US law-enforcement group to study Israel's methods

Hailing from districts with populations bigger than Tel Aviv and Jerusalem combined, and representing administrative areas almost as big as the State of Israel, 12 members of a top-level US law-enforcement delegation arrived in Tel Aviv Sunday night to share their experiences and to benefit from Israel's hard-earned knowledge. During their six-day visit, the group will view security arrangements at Jerusalem's Malha Mall and Ben-Gurion International Airport, as well as observing "Mabat 2000," the NIS 20 million security project implemented in 1999 in Jerusalem's Old City, in which 400 surveillance cameras monitor public order 24 hours a day. The US group includes police chiefs and representatives from the Federal Bureau of Investigations and the Bureau of Alcohol, Tobacco, Firearms and Explosives, the US government agency whose primary responsibilities are enforcing federal criminal laws and regulating the firearms and explosives industries. The officials come from states including Florida, California, Texas and Massachusetts, and reflect the varied tasks of America's law-enforcement challenges. In addition to studying how Israeli law-enforcement officials perform security procedures at airports and border crossings, the group will also study how their Israeli counterparts treat mass casualties, perform rescue operations and establish command and control after terrorist attacks.

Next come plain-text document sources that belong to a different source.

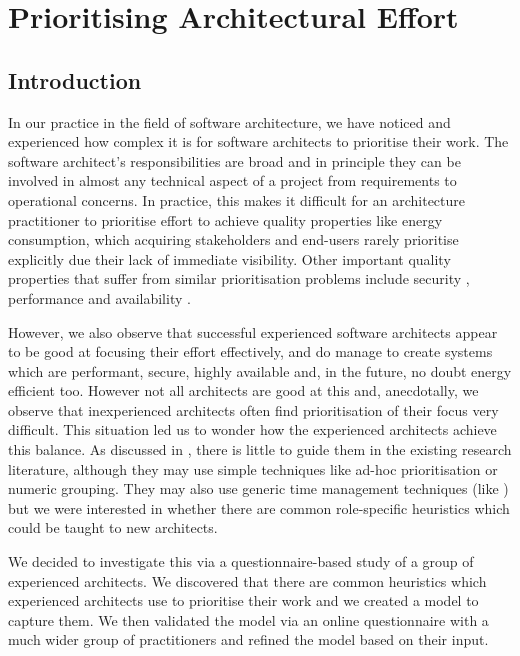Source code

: \chapter{Prioritising Architectural Effort}
\label{chapter:prioritisation}

\section{Introduction}

In our practice in the field of software architecture, we have noticed and experienced how complex it is for software architects to prioritise their work.  The software architect's responsibilities are broad and in principle they can be involved in almost any technical aspect of a project from requirements to operational concerns.  In practice, this makes it difficult for an architecture practitioner to prioritise effort to achieve quality properties like energy consumption, which acquiring stakeholders and end-users rarely prioritise explicitly due their lack of immediate visibility.  Other important quality properties that suffer from similar prioritisation problems include security \cite{cisco2016-uksecprioritisation}, performance and availability \cite{ozkaya2008-qualityproperties}. 

However, we also observe that successful experienced software architects appear to be good at focusing their effort effectively, and do manage to create systems which are performant, secure, highly available and, in the future, no doubt energy efficient too. However not all architects are good at this and, anecdotally, we observe that inexperienced architects often find prioritisation of their focus very difficult.  This situation led us to wonder how the experienced architects achieve this balance.  As discussed in , there is little to guide them in the existing research literature, although they may use simple techniques like ad-hoc prioritisation or numeric grouping.  They may also use generic time management techniques (like \cite{allen2015-gettingthingsdone}) but we were interested in whether there are common role-specific heuristics which could be taught to new architects.

We decided to investigate this via a questionnaire-based study of a group of experienced architects.  We discovered that there are common heuristics which experienced architects use to prioritise their work and we created a model to capture them.  We then validated the model via an online questionnaire with a much wider group of practitioners and refined the model based on their input.

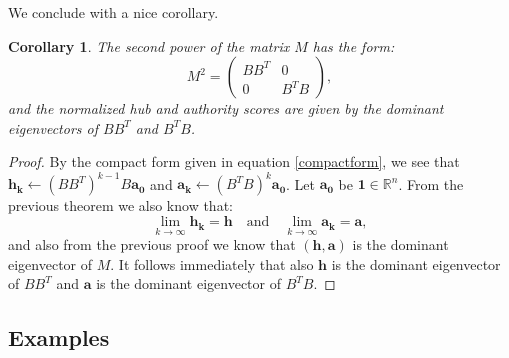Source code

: \documentclass[a4paper,11pt]{report}
\newtheorem{corollary}[theorem]{Corollary}
\newcommand{\R}{{\mathbb R}}
\begin{document}
We conclude with a nice corollary.

\begin{corollary}
The second power of the matrix $M$ has the form:
$$M^2 = \begin{pmatrix} 
BB^T & 0\\
0 & B^TB
\end{pmatrix},$$
and the normalized hub and authority scores are given by the 
dominant eigenvectors of $BB^T$ and $B^TB$.\end{corollary}
 
 \begin{proof}
     By the compact form given in equation \ref{compactform}, we see that $\mathbf{h_k} \leftarrow (BB^T)^{k-1}B\mathbf{a_0}$ 
     and $\mathbf{a_k} \leftarrow (B^TB)^{k}\mathbf{a_0}$. Let $\mathbf{a_0}$ be $\mathbf{1} \in \R^n$. From the previous theorem we 
     also know that:
     $$\lim_{k\to\infty}\mathbf{h_k} = \mathbf{h} \quad \text{and} \quad \lim_{k\to\infty}\mathbf{a_k} = \mathbf{a},$$
     and also from the previous proof we know that $(\mathbf{h}, \mathbf{a})$ is 
     the dominant eigenvector of $M$. It follows immediately that also 
     $\mathbf{h}$ is the dominant eigenvector of $BB^T$ and $\mathbf{a}$ is the dominant eigenvector of 
     $B^TB$.
 \end{proof}
 \subsection{Examples}
\end{document}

Their hosts will include the Border Police, where they will observe counterterror procedures, and the IDF's Homefront Command, where they will discuss mass casualty events. This week's visit is part of a program initiated by the Anti-Defamation League, which has also coordinated visits of top Israel Police commanders to the United States during the past year to share their expertise as part of ADL's law-enforcement training program.